In the second issue of Makhuzine, an outgrowth of the Dutch Artistic Research Event (DARE) symposium, Pumhösl describes his work as the following:In the last ten years, many arguments in the debate on Modernism have been dominated by arguments of critique, critical distance, and critical discourse. That widely criticized debate has become a messy discourse. My work connects to the prevalent discourse about artistic research, as it involves research, but for me research is only a tool leading to experience. Experience might sound like a conservative term, but I lack a better one. To me experience implies a process of reception and identification, of separating and displacing elements from genealogies."

==Solo exhibitions==
Solo exhibitions of Pumhösl's work have been staged at Kunsthaus Bregenz (2012); Mumok (Vienna, 2011); Kunstverein für die Rheinlande und Westfalen (Düsseldorf, 2010); Musée d’Art Moderne Grand-Duc Jean (Luxembourg, 2009), Stedelijk Museum (Amsterdam, 2008); Neue Kunsthalle St. Gallen (2005); Centre d’édition contemporaine (Geneva, 2004); Kölnischer Kunstverein (Cologne, 2003); Secession (Vienna, 2000); and Salzburger Kunstverein (1998), among others. His work was featured in Documenta 12 (Kassel, 2007), São Paulo Biennial (2006) and the 50th Venice Biennale (2003). In 2015, his work was included in Parasophia: Kyoto International Festival of Contemporary Culture in Kyoto Municipal Museum of Art (2015). In 2012, he exhibited his work in Parcours, a two-person show at The Art Institute of Chicago with Liz Deschenes. Recently, Pumhösl's work has appeared in group exhibitions at the V-A-C Foundation (Venice), Punta della Dogana (Venice), The Museum der Moderne Salzburg, Haus Der Kunst (Munich), City Gallery Prague, Museum Abteiberg (Mönchengladbach), Generali Foundation (Vienna), MACBA (Barcelona), Raven Row (London), Künstlerhaus Vienna, Museum of Modern Art (Warsaw). He has had solo exhibitions at Miguel Abreu Gallery (New York), Galerie Buchholz (Cologne), Lisson Gallery (London), and Galerie Meyer Kainer (Vienna).

==Publications and catalogues==
- Space Force Construction.

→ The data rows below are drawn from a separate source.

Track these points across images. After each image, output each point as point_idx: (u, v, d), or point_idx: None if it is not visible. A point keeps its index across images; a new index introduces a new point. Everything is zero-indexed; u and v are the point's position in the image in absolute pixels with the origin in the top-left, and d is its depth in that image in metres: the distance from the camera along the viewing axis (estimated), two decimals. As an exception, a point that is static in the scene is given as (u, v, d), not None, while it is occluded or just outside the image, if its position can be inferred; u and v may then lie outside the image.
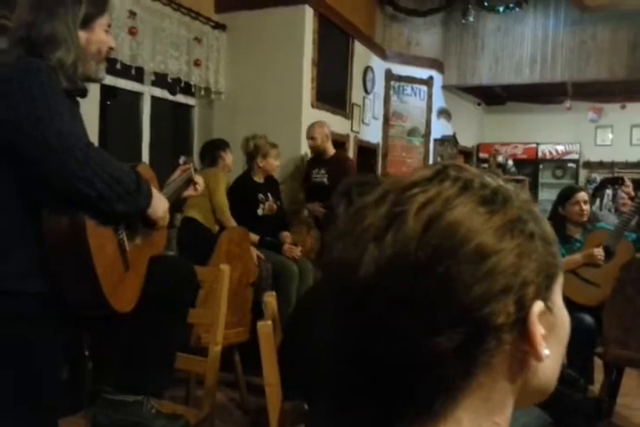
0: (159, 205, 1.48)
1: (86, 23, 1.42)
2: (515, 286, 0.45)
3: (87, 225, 1.30)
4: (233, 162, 3.90)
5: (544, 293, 0.48)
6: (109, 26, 1.51)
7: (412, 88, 7.11)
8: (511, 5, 6.48)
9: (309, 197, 4.35)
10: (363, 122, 6.28)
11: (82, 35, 1.42)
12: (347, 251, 0.49)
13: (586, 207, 3.12)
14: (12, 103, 1.24)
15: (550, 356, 0.47)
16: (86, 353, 2.16)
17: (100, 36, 1.46)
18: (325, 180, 4.23)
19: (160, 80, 4.40)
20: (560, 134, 8.97)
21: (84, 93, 1.49)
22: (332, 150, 4.35)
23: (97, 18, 1.45)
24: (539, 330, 0.46)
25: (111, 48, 1.50)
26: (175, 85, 4.56)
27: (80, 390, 2.12)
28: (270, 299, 1.54)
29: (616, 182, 6.65)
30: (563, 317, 0.52)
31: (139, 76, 4.27)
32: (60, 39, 1.36)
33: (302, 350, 1.18)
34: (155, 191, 1.47)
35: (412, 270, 0.45)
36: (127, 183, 1.32)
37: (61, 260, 1.29)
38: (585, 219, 3.13)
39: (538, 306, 0.47)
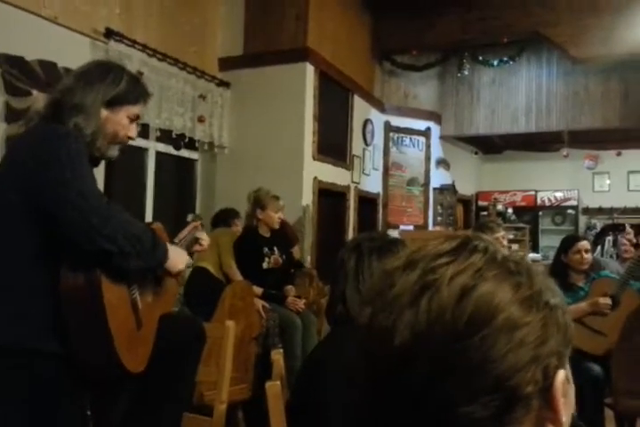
0: (177, 259, 1.52)
1: (112, 104, 1.50)
2: (542, 355, 0.48)
3: (103, 283, 1.32)
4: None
5: (563, 361, 0.50)
6: (138, 117, 1.57)
7: (411, 139, 7.26)
8: (505, 59, 6.71)
9: None
10: (363, 173, 6.38)
11: (103, 112, 1.49)
12: (379, 316, 0.50)
13: (587, 256, 3.14)
14: (41, 166, 1.32)
15: (565, 422, 0.49)
16: (88, 413, 2.11)
17: (120, 119, 1.52)
18: None
19: (165, 136, 4.51)
20: (558, 181, 9.07)
21: (96, 163, 1.57)
22: None
23: (126, 104, 1.52)
24: (561, 398, 0.48)
25: (130, 137, 1.57)
26: (179, 141, 4.66)
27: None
28: (278, 357, 1.54)
29: (616, 229, 6.68)
30: (572, 384, 0.54)
31: (144, 132, 4.37)
32: (83, 108, 1.45)
33: (313, 411, 1.17)
34: (172, 246, 1.52)
35: (449, 339, 0.46)
36: (145, 241, 1.38)
37: (76, 317, 1.31)
38: (586, 267, 3.15)
39: (561, 374, 0.49)
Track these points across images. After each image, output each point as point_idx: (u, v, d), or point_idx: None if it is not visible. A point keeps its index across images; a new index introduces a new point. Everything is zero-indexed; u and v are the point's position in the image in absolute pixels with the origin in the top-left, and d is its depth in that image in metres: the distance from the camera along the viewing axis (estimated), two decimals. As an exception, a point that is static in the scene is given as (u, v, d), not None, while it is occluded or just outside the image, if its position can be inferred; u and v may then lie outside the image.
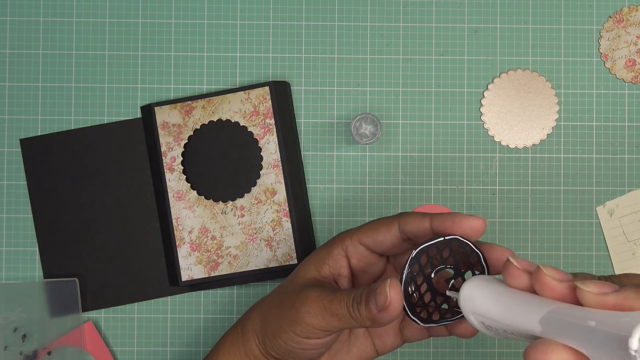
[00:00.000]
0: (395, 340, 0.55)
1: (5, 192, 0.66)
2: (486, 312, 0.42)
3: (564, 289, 0.38)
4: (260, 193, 0.65)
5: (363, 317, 0.48)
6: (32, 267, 0.66)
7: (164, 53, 0.67)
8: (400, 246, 0.52)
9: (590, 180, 0.66)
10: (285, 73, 0.67)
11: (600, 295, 0.37)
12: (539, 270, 0.39)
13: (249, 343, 0.54)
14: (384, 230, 0.52)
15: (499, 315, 0.41)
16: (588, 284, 0.37)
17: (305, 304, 0.50)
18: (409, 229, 0.51)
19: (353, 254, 0.53)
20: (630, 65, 0.67)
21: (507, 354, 0.66)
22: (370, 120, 0.64)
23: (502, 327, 0.41)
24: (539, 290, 0.39)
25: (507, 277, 0.41)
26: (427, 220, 0.50)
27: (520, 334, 0.40)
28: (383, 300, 0.47)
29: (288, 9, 0.67)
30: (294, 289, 0.53)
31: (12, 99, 0.67)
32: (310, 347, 0.51)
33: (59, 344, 0.65)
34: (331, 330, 0.50)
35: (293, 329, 0.51)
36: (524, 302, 0.40)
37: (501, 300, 0.41)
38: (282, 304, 0.52)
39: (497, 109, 0.67)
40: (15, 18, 0.67)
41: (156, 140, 0.65)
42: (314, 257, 0.54)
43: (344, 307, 0.49)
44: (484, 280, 0.43)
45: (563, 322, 0.37)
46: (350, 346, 0.55)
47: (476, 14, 0.67)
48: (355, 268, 0.54)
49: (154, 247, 0.66)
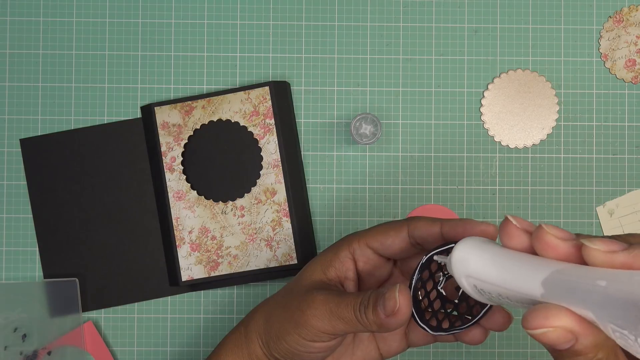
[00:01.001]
0: (401, 344, 0.54)
1: (5, 192, 0.66)
2: (481, 274, 0.38)
3: (568, 248, 0.36)
4: (260, 193, 0.65)
5: (370, 322, 0.48)
6: (32, 267, 0.66)
7: (164, 53, 0.67)
8: (409, 251, 0.52)
9: (590, 180, 0.66)
10: (285, 73, 0.67)
11: (608, 253, 0.34)
12: (541, 228, 0.36)
13: (252, 344, 0.54)
14: (393, 234, 0.51)
15: (495, 278, 0.37)
16: (595, 242, 0.34)
17: (312, 306, 0.50)
18: (419, 234, 0.50)
19: (360, 257, 0.52)
20: (630, 65, 0.67)
21: (507, 354, 0.66)
22: (370, 120, 0.64)
23: (498, 290, 0.38)
24: (541, 250, 0.36)
25: (504, 237, 0.38)
26: (438, 225, 0.49)
27: (517, 299, 0.37)
28: (392, 305, 0.46)
29: (288, 9, 0.67)
30: (299, 290, 0.52)
31: (12, 99, 0.67)
32: (314, 350, 0.51)
33: (59, 344, 0.65)
34: (337, 333, 0.50)
35: (298, 332, 0.50)
36: (524, 263, 0.36)
37: (498, 261, 0.38)
38: (287, 305, 0.52)
39: (497, 109, 0.67)
40: (15, 18, 0.67)
41: (156, 140, 0.65)
42: (321, 259, 0.53)
43: (351, 311, 0.48)
44: (478, 241, 0.40)
45: (569, 284, 0.34)
46: (355, 349, 0.55)
47: (476, 14, 0.67)
48: (362, 271, 0.53)
49: (154, 247, 0.66)
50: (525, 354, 0.66)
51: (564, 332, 0.34)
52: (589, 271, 0.34)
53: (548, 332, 0.34)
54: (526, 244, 0.38)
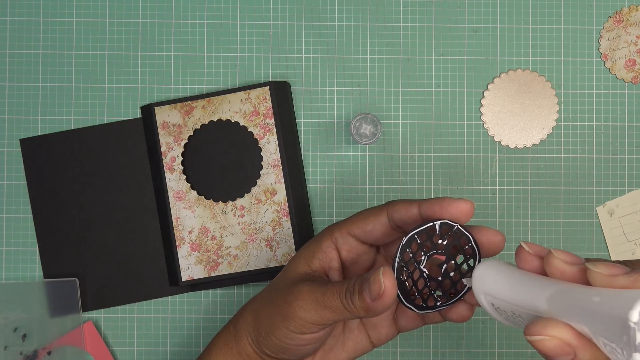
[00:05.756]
0: (390, 330, 0.55)
1: (5, 192, 0.66)
2: (496, 291, 0.42)
3: (574, 272, 0.39)
4: (260, 193, 0.65)
5: (357, 308, 0.48)
6: (32, 267, 0.66)
7: (164, 53, 0.67)
8: (390, 235, 0.52)
9: (590, 180, 0.66)
10: (285, 73, 0.67)
11: (609, 276, 0.36)
12: (550, 254, 0.40)
13: (242, 342, 0.54)
14: (373, 219, 0.52)
15: (508, 295, 0.41)
16: (598, 265, 0.37)
17: (298, 298, 0.50)
18: (398, 216, 0.51)
19: (343, 246, 0.53)
20: (630, 65, 0.67)
21: (507, 354, 0.66)
22: (370, 120, 0.64)
23: (511, 307, 0.41)
24: (550, 273, 0.40)
25: (518, 261, 0.42)
26: (415, 206, 0.50)
27: (527, 315, 0.41)
28: (377, 288, 0.47)
29: (288, 9, 0.67)
30: (285, 284, 0.52)
31: (12, 99, 0.67)
32: (304, 343, 0.51)
33: (59, 344, 0.65)
34: (325, 323, 0.50)
35: (286, 325, 0.50)
36: (533, 282, 0.40)
37: (511, 280, 0.42)
38: (274, 300, 0.52)
39: (497, 109, 0.67)
40: (15, 18, 0.67)
41: (156, 140, 0.65)
42: (304, 252, 0.54)
43: (337, 298, 0.49)
44: (496, 262, 0.44)
45: (569, 300, 0.37)
46: (345, 340, 0.55)
47: (476, 14, 0.67)
48: (346, 260, 0.53)
49: (154, 247, 0.66)
50: (525, 354, 0.66)
51: (561, 343, 0.37)
52: (587, 290, 0.37)
53: (545, 340, 0.37)
54: (539, 265, 0.42)
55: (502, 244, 0.49)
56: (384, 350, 0.66)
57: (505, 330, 0.66)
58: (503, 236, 0.49)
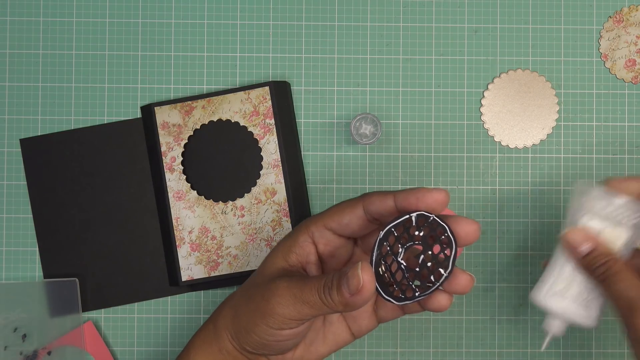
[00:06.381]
0: (370, 321, 0.55)
1: (5, 192, 0.66)
2: None
3: None
4: (260, 193, 0.65)
5: (335, 303, 0.48)
6: (32, 267, 0.66)
7: (164, 53, 0.67)
8: (367, 227, 0.52)
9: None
10: (285, 73, 0.67)
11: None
12: None
13: (222, 340, 0.54)
14: (349, 212, 0.52)
15: None
16: None
17: (276, 294, 0.50)
18: (374, 209, 0.51)
19: (320, 240, 0.53)
20: (630, 65, 0.67)
21: (507, 354, 0.66)
22: (370, 120, 0.64)
23: None
24: None
25: None
26: (391, 198, 0.50)
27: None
28: (356, 283, 0.47)
29: (288, 9, 0.67)
30: (262, 280, 0.52)
31: (12, 99, 0.67)
32: (284, 338, 0.51)
33: (59, 344, 0.65)
34: (303, 318, 0.50)
35: (265, 322, 0.50)
36: None
37: None
38: (252, 297, 0.52)
39: (497, 109, 0.67)
40: (15, 18, 0.67)
41: (156, 140, 0.65)
42: (281, 247, 0.54)
43: (315, 294, 0.49)
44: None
45: None
46: (326, 333, 0.55)
47: (476, 14, 0.67)
48: (323, 254, 0.53)
49: (154, 247, 0.66)
50: (525, 354, 0.66)
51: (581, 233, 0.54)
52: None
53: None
54: None
55: (478, 233, 0.49)
56: (384, 351, 0.66)
57: (506, 330, 0.66)
58: (478, 225, 0.49)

Ed. ArtReview, London, 2017
- No One’s Voice. Hg./ed. Rhombus Press, Vienna 2016
- Florian Pumhösl. Spatial Sequenz: Works in Exhibitions 1993–2012. Hg./ed. Kunsthaus Bregenz, Yilmaz Dziewior, Bregenz, 2012
- Florian Pumhösl. 678, Hg./ed. Matthias Michalka Museum Moderner Kunst Stiftung Ludwig Wien, Köln 2011
- Florian Pumhösl, Hg./ed. Galerie Daniel Buchholz, Lisson Gallery, Buchhandlung Walther Koenig, Köln 2008
- Florian Pumhösl. Animated Map, Hg./ed. Burkhard Meltzer, Neue KunstHalle St. Gallen, Verlag der Buchhandlung Walther König, Köln 2007
- Wachstum und Entwicklung, Hg./ed. Silvia Eiblmayr/Galerie im Taxispalais, Revolver–Archiv für aktuelle Kunst, Frankfurt am Main 2003
- Florian Pumhösl. CENTRAL–Kunstpreis Kölnischer Kunstverein, Hg./ed. Kölnischer Kunstverein, Revolver–Archiv für aktuelle Kunst, Frankfurt, 2003
- Champs d’Expérience, Hg./ed. Bawag Foundation Edition, Wien 2002
- Florian Pumhösl, Hg./ed. Secession, Wien 2000

==Collections==
- Pumhösl's work is held in major collections including Mumok, Vienna; Tate Modern, London; MOCA LA; Generali Foundation, Vienna; MACBA, Barcelona; Österreichische Galerie Belvedere, Vienna; Museo Reina Sofia, Madrid; Pinault Collection, Paris and Venice; and V-A-C Foundation, Venice.